Steep slopes scarred from earthquake-triggered landslides tower above the roaring Siran river, rushing beneath the rickety wooden bazaar. Terraced slopes weave between pine and spruce forests. Jabori’s people - Hindko speakers from the Swati and Gujjur ethnic groups - live off wheat and maize farming, and by sawing the mulberry and pine trees into furniture. The appetite for timber stripped the nearest slopes of their forests – so the land slid easily when the mountains shook and roared on October 8. Survivors say they were blinded for half-an-hour by the dust from landfalls.
An old walnut tree arches the entrance to the haunting pile of rubble that was the Jabori girls’ school. It lies at the edge of the village, nestled against steep slopes of pine, spruce and mulberry trees.The walls of the girls’ school were made of rocks precariously held together with mud. They were so fragile that even in rain, rocks used to tumble on to the earthen classroom floor. The flimsy rock walls stood little chance against the unforgiving force of the 7.6-magnitude earthquake that hit as Saturday morning classes began.
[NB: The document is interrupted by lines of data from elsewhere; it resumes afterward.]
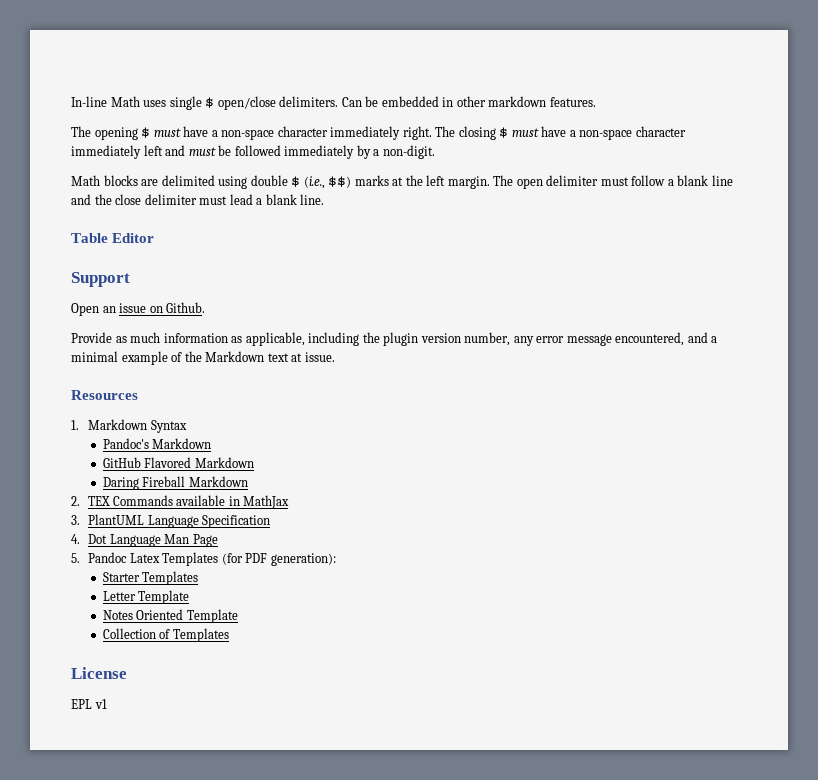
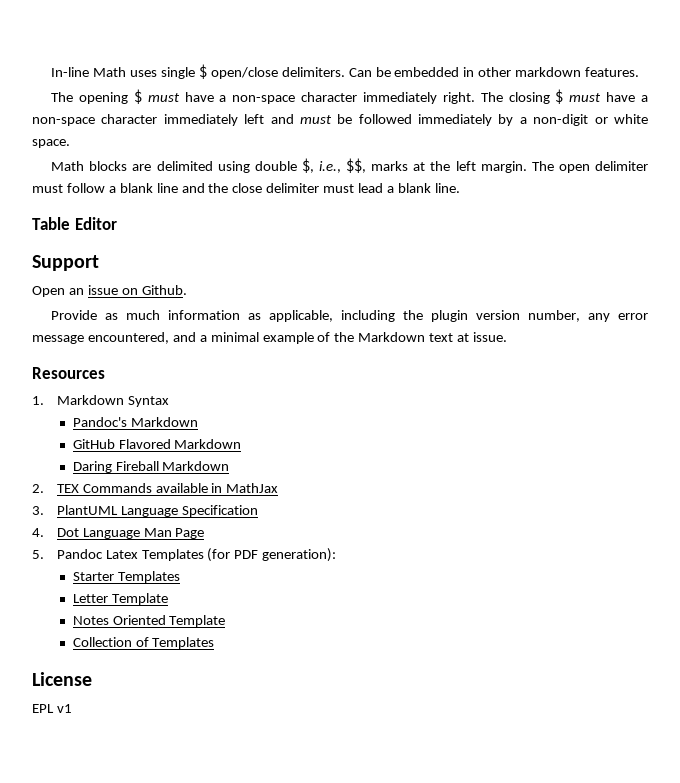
[382,145,435,159] non-digit. -> [533,114,648,126] [32,139,70,148] non-digit or white space.
[291,176,352,189] $ (i.e., $$) -> [301,158,367,173] $, i.e., $$,

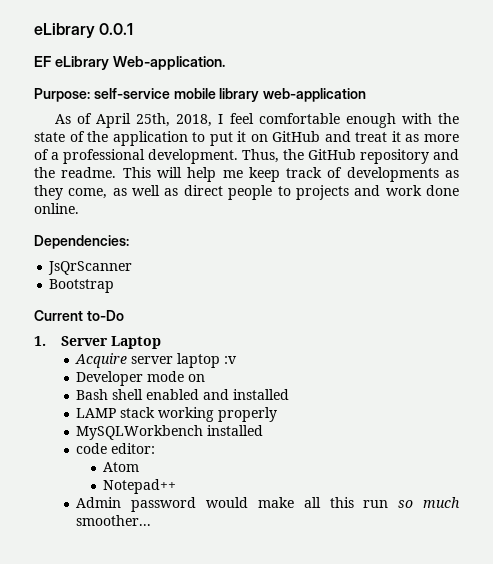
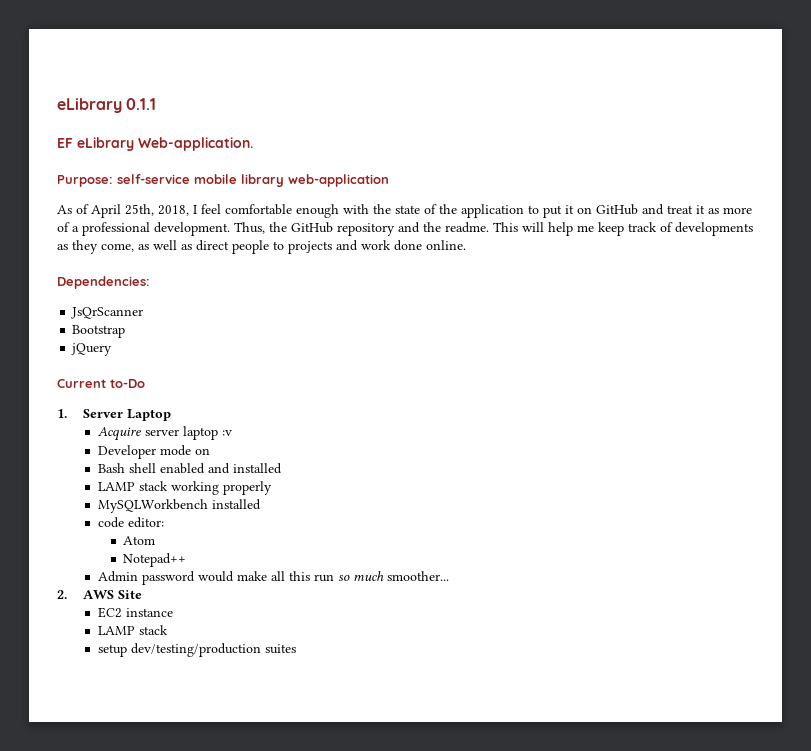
[34,23,134,38] eLibrary 0.0.1 -> [57,98,157,113] eLibrary 0.1.1
(115, 286) none -> [71,343,113,356] // jQuery
(152, 520) none -> [57,590,142,599] [97,607,173,618] [97,625,168,635] [97,643,296,657] // 2. AWS Site // EC2 instance // LAMP stack // setup dev/testing/production suites

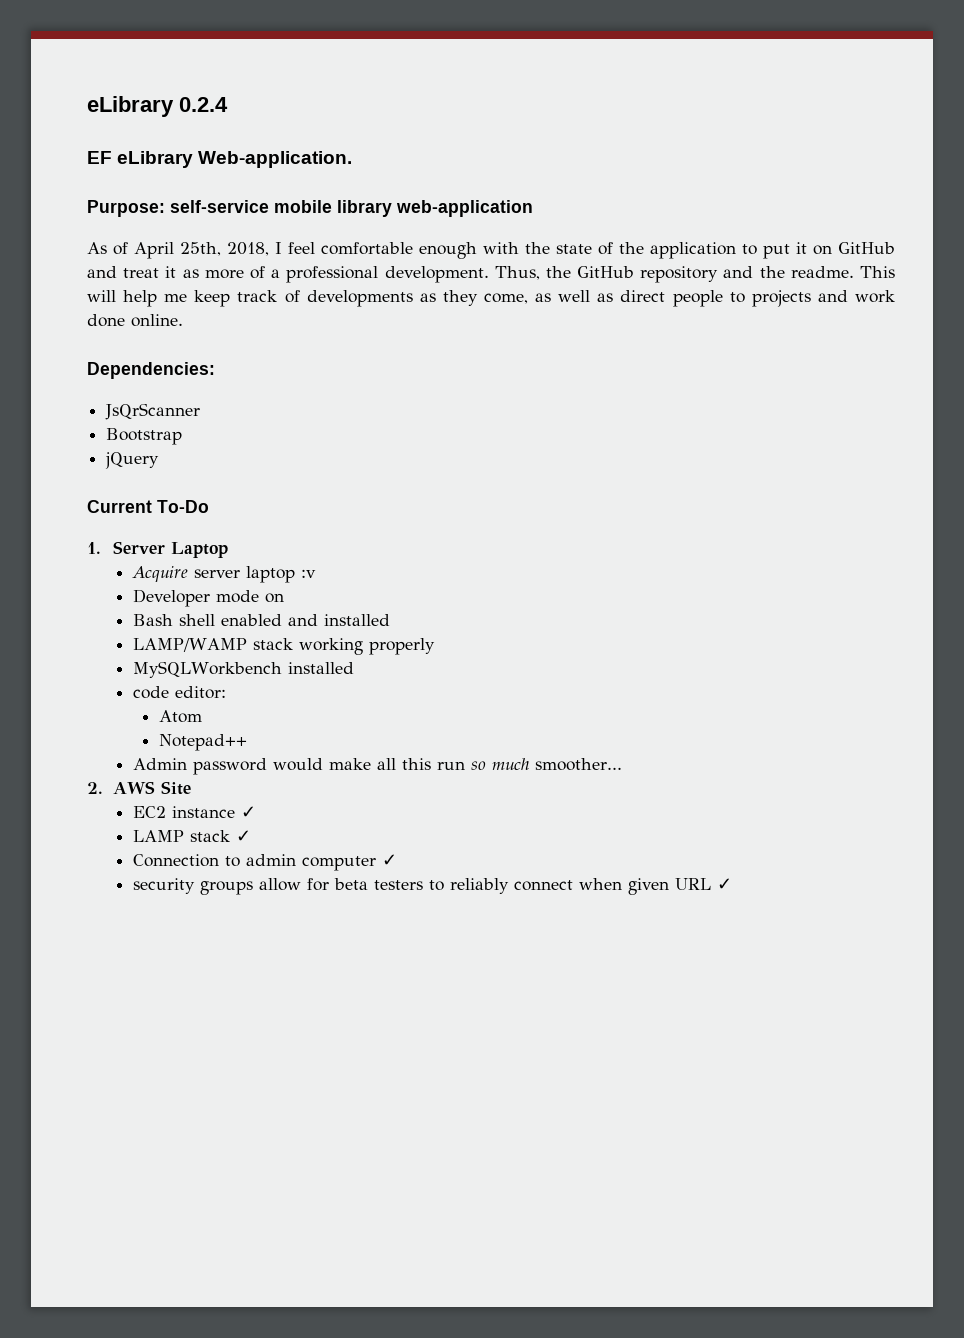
[57,98,157,113] eLibrary 0.1.1 -> [87,96,228,117] eLibrary 0.2.4
[110,379,145,388] to-Do -> [157,500,209,513] To-Do
[97,482,135,491] LAMP -> [132,638,247,652] LAMP/WAMP
[97,625,168,635] [97,643,296,657] // LAMP stack // setup dev/testing/production suites -> [240,806,256,818] [132,830,251,842] [132,854,397,871] [132,878,732,895] ✓ // LAMP stack ✓ // Connection to admin computer ✓ // security groups allow for beta testers to reliably connect when given URL ✓

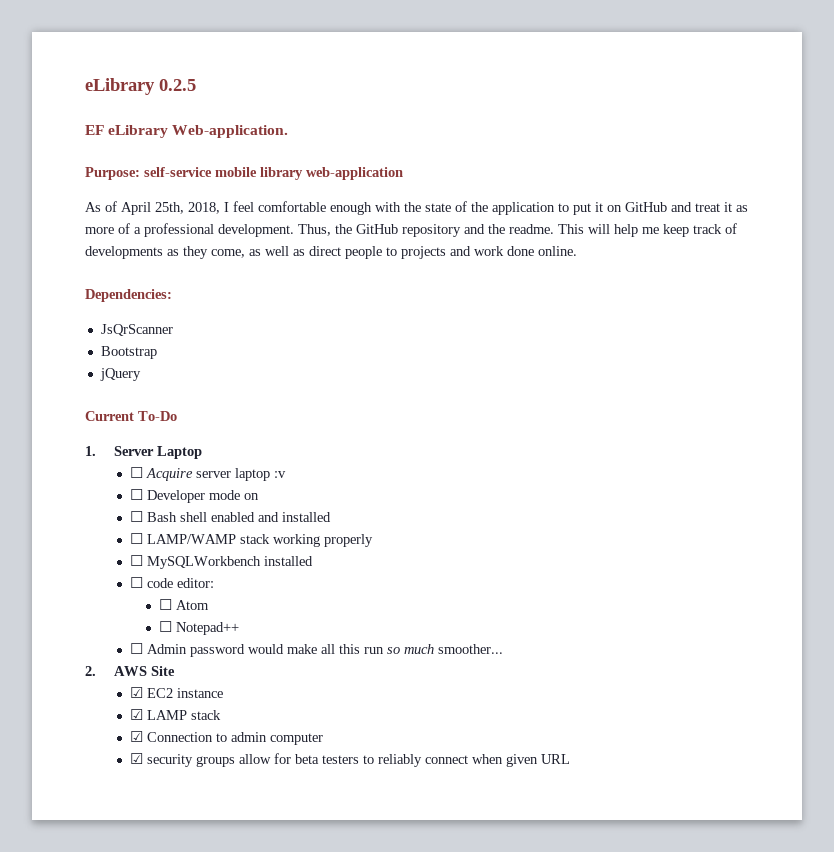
[87,96,228,117] eLibrary 0.2.4 -> [85,78,196,95] eLibrary 0.2.5
(229, 550) none -> [129,467,143,478] ☐
(316, 573) none -> [129,489,143,500] ☐
(284, 598) none -> [129,511,143,522] ☐
(390, 620) none -> [129,533,143,544] ☐
(435, 646) none -> [129,555,143,566] ☐
(354, 668) none -> [129,577,143,588] ☐
(226, 692) none -> [158,599,172,610] ☐
(202, 716) none -> [158,621,172,632] ☐
(247, 742) none -> [129,643,143,654] ☐
(192, 788) none -> [129,687,143,698] ☑
[240,806,256,818] ✓ // -> [129,709,143,720] // ☑
[235,830,251,842] ✓ // -> [129,731,143,742] // ☑
[381,854,397,866] ✓ // -> [129,753,143,764] // ☑
[716,878,732,890] ✓ -> (570, 759) none

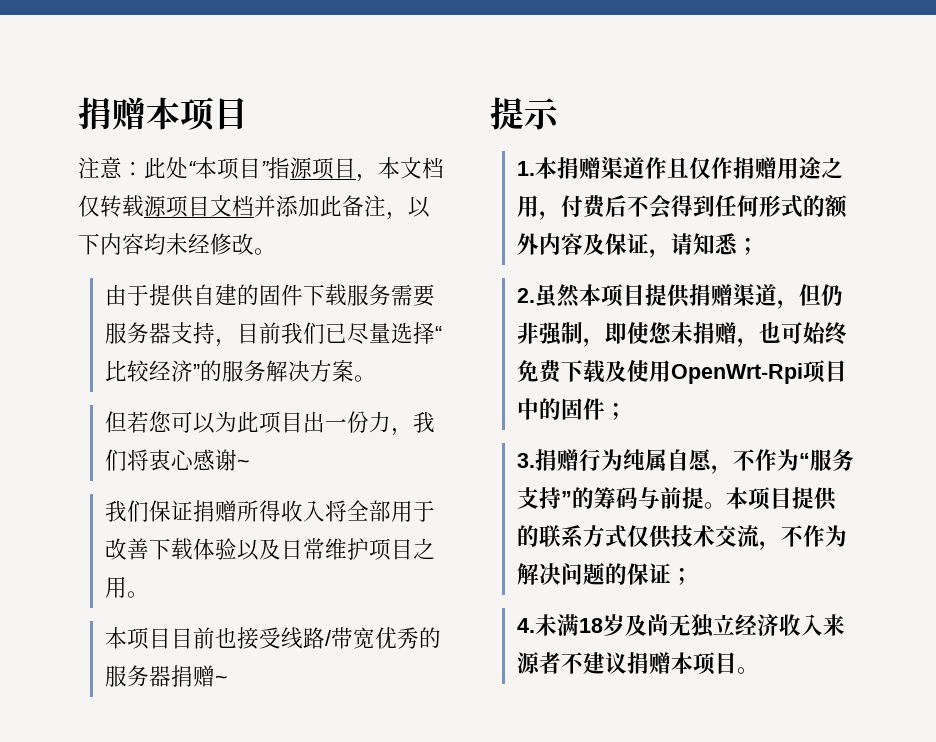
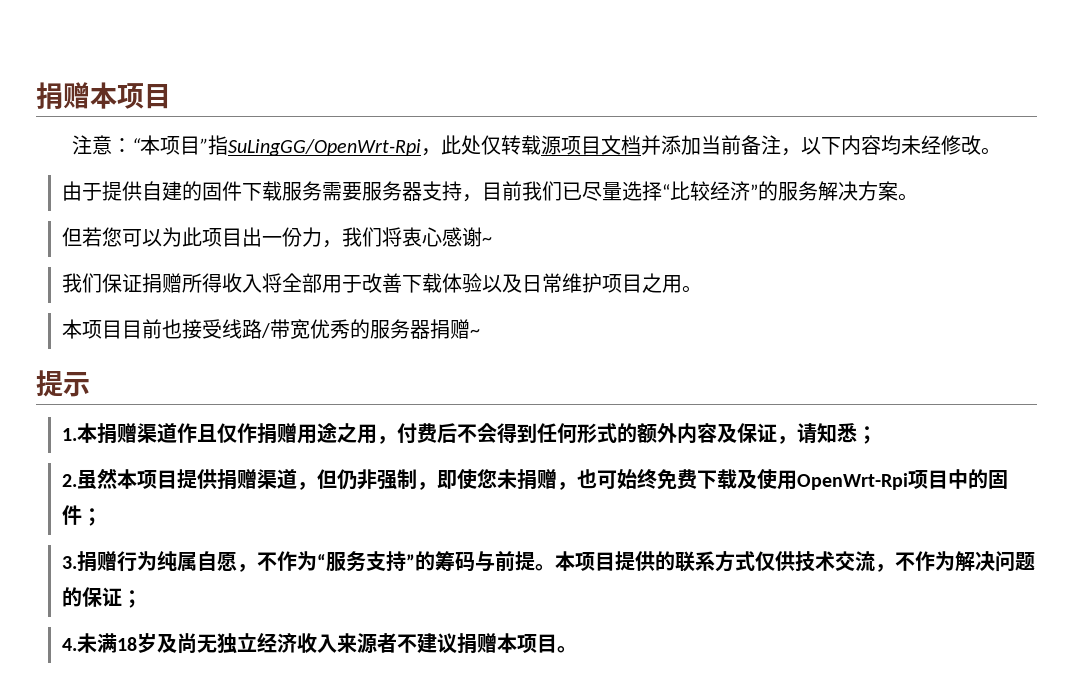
[144,157,188,179] 此处 -> (132, 145) none
[290,157,444,182] 源项目，本文档 -> [227,135,481,156] SuLingGG/OpenWrt-Rpi，此处
[320,195,342,217] 此 -> [700,135,741,155] 当前

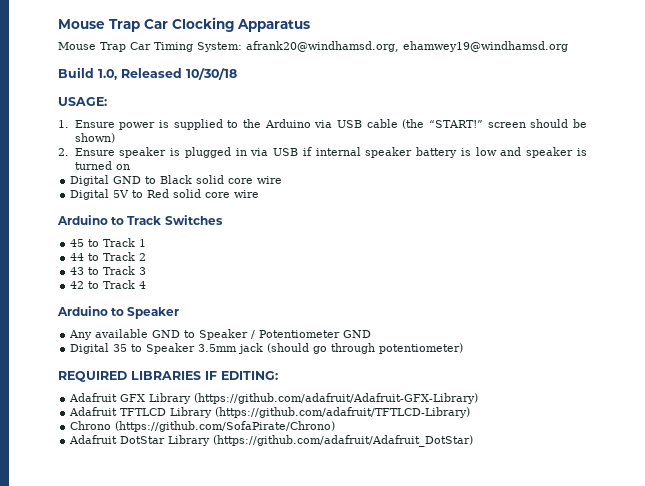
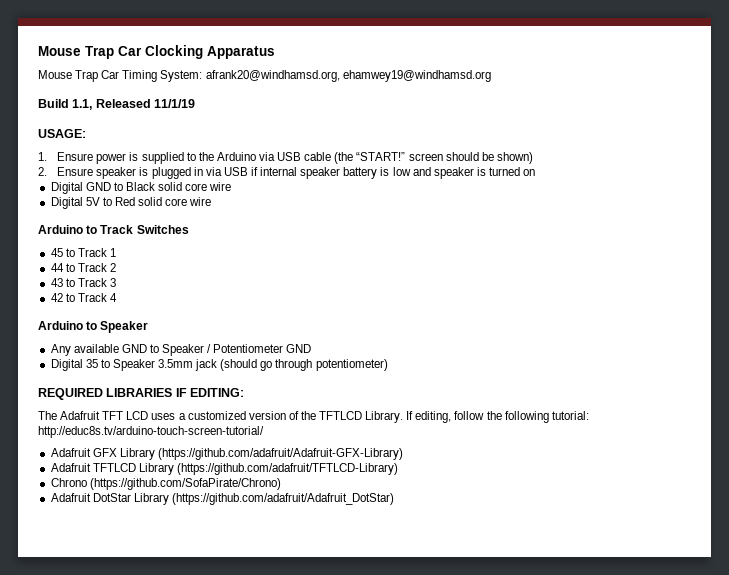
[98,68,237,80] 1.0, Released 10/30/18 -> [72,99,196,110] 1.1, Released 11/1/19
(278, 375) none -> [38,411,589,423] [38,426,264,438] // The Adafruit TFT LCD uses a customized version of the TFTLCD Library. If editing, follow the following tutorial: http://educ8s.tv/arduino-touch-screen-tutorial/

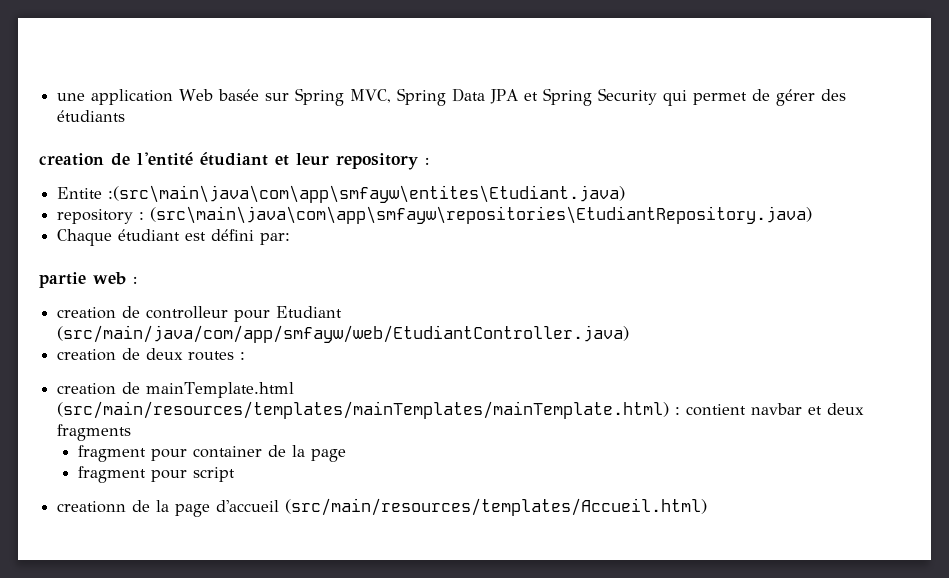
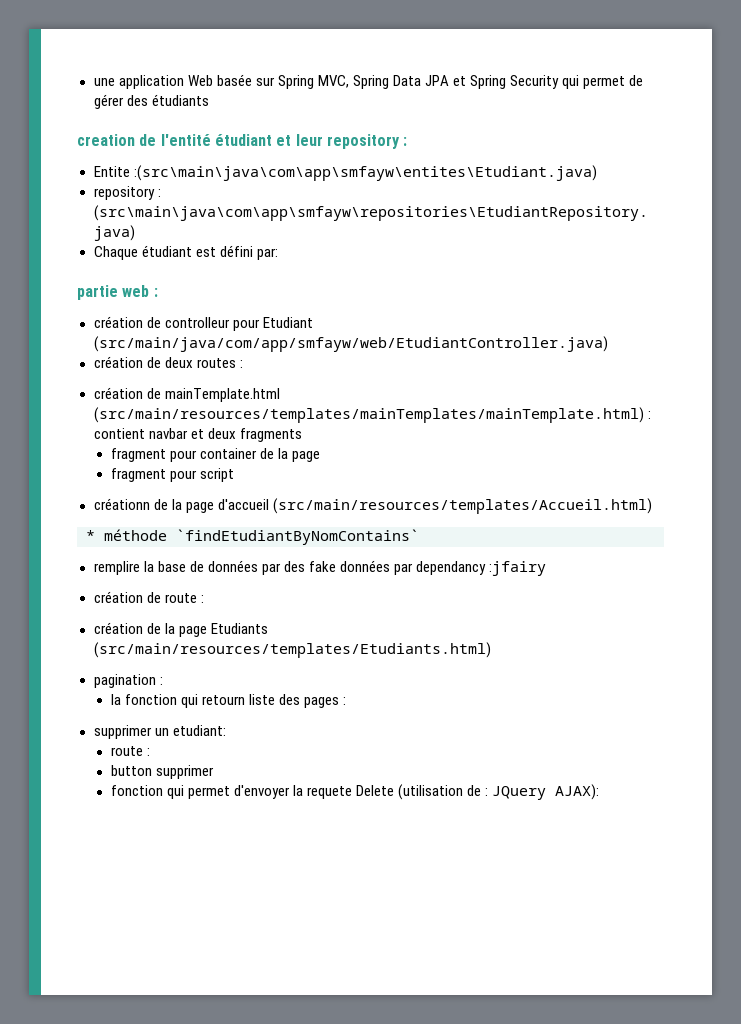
[57,307,117,319] creation -> [93,316,143,328] création
[57,349,117,361] creation -> [93,356,143,368] création
[57,383,117,395] creation -> [93,387,143,399] création
[57,501,127,513] creationn -> [93,498,150,510] créationn
(708, 507) none -> [86,529,419,545] [93,560,547,576] [93,591,204,603] [93,622,268,637] [93,642,491,658] [93,674,163,688] [110,694,346,708] [93,725,226,739] [110,746,150,756] [110,765,214,779] [110,784,600,800] // * méthode `findEtudiantByNomContains` // remplire la base de données par des fake données par dependancy :jfairy // création de route : // création de la page Etudiants (src/main/resources/templates/Etudiants.html) // pagination : // la fonction qui retourn liste des pages : // supprimer un etudiant: // route : // button supprimer // fonction qui permet d'envoyer la requete Delete (utilisation de : JQuery AJAX):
Abdul Latif, the old school guard, pulled three little ones out from under four feet of rubble. Four year old Osama was under the debris for three hours. Osama’s older sister Mehreen had made it to the doorway when the raining rocks caught her. A mullah from the mosque next door pulled her out. “I thought everyone was dead and injured,” Mehreen recalls in a whisper. “I ran to my uncle and yelled ‘go and rescue my brother, he’s under the rubble’. There was so much dust. I couldn’t see anything.” Six year old Sobia’s thumb was crushed by the rocks that dropped out of the wall. First-grader Atique Ur-Rehman, a carpenter’s son, was trapped under the debris. “All the walls fell down,” he remembers. The deep gash on his head has heeled, leaving a bald patch on the crown of his head.
Six months on, all four are back in school. All the students of this school survived. It’s their mothers who were killed, trapped in the homes squatting over cooking fires. Many of the girl students step forward bearing baby sisters and brothers, transformed into little mothers. The 25 people who were killed in Jabori were mainly women.
The school has relocated to the edge of cultivated terrace field above the wooden bazaar. It’s a five minute walk up from the road, past an upended wooden house still perched at a 45 degree angle, past tents erected in the yards of people’s damaged homes, and through freshly harvested wheat bundles.
A younger walnut tree arches the entrance to the new the temporary school. The casing around the wing-shaped nuts is still young and green.“I’m not scared in this tent. I’m feeling safe here. I never want to go to back to the old school,” says Mehreen.
The temporary school in Jabori was first erected on November 15 before closing for the winter hibernation. It resumed full classes for 131 students aged 4 to12 on March 1.“There were no supplies to this school before earthquake. ” Rozina says. “The students feel safe because this area is open. Being back in the school environment helps them forget their traumas and sorrow.” The school may be a tent, but it is better equipped and no longer dangerous. “We are happy in the tent now,” said 10 year old Zainab. “We are safe from the stones.”